December 02, 2014
/ by Adrienne Sheares
Unless you’ve been living under a rock, you’ve undoubtedly heard about the concept of word of mouth marketing (WoM). Although it has become the term du jour, this concept is nothing new. However, with the emergence of social media and blogging, WoM has made it easier for brands to witness it, putting it front and center of the PR industry’s consciousness.
Despite its prominence in the public relations discussion, does word of mouth marketing have value and can we calculate its worth?
During the 2014 WOMMA Summit in sunny Hollywood, California, attendees were exposed not only to the power of WoM, but its value as well.
Here are some of the key takeaways from the conference:
Perhaps due to the recession, negative experiences or documentaries about corporate greed, people are skeptical of brands. For example, no one is inclined to believe you sell the best pizza in town just because a brand tweets or blogs it. However, if a respected food blogger endorses your pizza, that gives credibility to your brand.
It’s essential that PR professionals have influencer relations in their PR toolkit.
According to WOMMA’s study Return on Word of Mouth, there’s a $6 trillion pie at stake.
When you stack up WoM against other initiatives, it proves to be a strong contender for high-value PR initiatives. According to research presented at the conference, one WoM impression is five times more effective than a paid ad alone.
And when the product price is higher, so is the return.
A WoM impression can be 100 times more effective than an online ad if the product is more expensive.
I know you’re probably thinking, that’s great, but how can I measure WoM?
Although it can be difficult, it isn’t impossible. A great way to look at success is to pair it with other traditional methods and compare campaigns that were integrated with WoM vs. those that weren’t.
“WoM is not a replacement for a certain type of media, it’s an amplifier of all media,” says PepsiCo’s Senior Director of Analytics at Pepsi Cola Ed Wild.
Word of mouth is great, but not all types have equal impact on the bottom line.
According to the study presented during the conference, WoM had a significant impact on consumer decisions and drives 13 percent of sales on average.
This number gets even higher when there’s more money at stake. The larger the purchase, the more important getting an opinion from outside the brand was to consumers.
A great way to harness the power of WoM is to have an event for influencers or allow them to test an early release of your product. Make it easy for folks to talk about you and, most importantly, listen.
A person praising a brand to their networks is music to a PR pro’s ear.
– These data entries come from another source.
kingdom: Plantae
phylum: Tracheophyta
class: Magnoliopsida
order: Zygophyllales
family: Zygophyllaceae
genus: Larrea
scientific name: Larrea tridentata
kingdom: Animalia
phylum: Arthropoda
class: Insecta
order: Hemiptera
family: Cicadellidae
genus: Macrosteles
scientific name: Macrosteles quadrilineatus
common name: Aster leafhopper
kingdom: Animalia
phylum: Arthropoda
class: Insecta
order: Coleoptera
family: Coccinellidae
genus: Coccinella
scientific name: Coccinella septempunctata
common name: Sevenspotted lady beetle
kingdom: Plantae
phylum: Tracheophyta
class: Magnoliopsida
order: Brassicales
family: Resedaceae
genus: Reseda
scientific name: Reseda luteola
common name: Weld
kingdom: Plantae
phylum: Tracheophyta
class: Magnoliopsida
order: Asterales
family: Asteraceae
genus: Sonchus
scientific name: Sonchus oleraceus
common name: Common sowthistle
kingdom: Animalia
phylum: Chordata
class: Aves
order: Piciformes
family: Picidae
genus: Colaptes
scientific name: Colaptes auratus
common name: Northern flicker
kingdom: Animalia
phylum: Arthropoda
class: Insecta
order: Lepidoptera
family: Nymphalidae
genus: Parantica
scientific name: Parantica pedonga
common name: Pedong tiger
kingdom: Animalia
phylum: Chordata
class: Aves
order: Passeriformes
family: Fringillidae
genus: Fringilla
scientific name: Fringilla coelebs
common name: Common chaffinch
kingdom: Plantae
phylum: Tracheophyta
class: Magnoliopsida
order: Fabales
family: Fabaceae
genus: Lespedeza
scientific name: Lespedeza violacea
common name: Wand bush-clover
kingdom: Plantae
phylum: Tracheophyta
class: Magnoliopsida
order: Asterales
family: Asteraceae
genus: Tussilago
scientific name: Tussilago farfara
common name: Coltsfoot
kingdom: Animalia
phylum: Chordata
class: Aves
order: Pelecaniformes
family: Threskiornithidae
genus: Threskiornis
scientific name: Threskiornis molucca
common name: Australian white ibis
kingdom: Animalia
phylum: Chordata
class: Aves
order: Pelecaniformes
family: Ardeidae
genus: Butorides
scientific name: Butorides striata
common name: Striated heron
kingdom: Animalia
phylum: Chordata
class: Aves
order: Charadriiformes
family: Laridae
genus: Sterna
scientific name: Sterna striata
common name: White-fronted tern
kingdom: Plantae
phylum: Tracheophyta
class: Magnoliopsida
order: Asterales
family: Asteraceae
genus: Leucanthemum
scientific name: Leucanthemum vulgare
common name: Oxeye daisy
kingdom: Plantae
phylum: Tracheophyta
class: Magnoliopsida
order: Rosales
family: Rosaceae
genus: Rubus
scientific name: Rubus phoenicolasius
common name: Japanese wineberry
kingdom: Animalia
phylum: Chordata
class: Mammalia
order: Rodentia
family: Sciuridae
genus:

However, whether their praises are online or offline matter. Among brands that participated in the study presented at the conference, they found that offline WoM had two times more business impact than online WoM.
Just like other PR initiatives, WoM success is sweeter if you integrate it into your campaigns. Lee Hurley, VP of Digital and Social at Weight Watchers, emphasizes that traditional media tends to be very silo-ed and WoM only works when efforts are holistic.
A key way to do this is to look at how WoM relates to your website, TV ads, emails and other tactics so you can maximize your results.
The WOMMA study found that when word-of-mouth initiatives were paired with other PR and marketing efforts, the returns were greater. For example if you were to pair a WoM initiative with a paid ad campaign, PR professionals would see their message amplified on average by 15 percent.
Also don’t forget to listen.
At Weight Watchers, for example, their team follows conversations and knows from data which conversations are the right ones to engage in. They identify the convo themes that are most likely to drive ROI and change perceptions, and then harness them by building an army of advocates around them.
What are your thoughts on the value of word of mouth to public relations?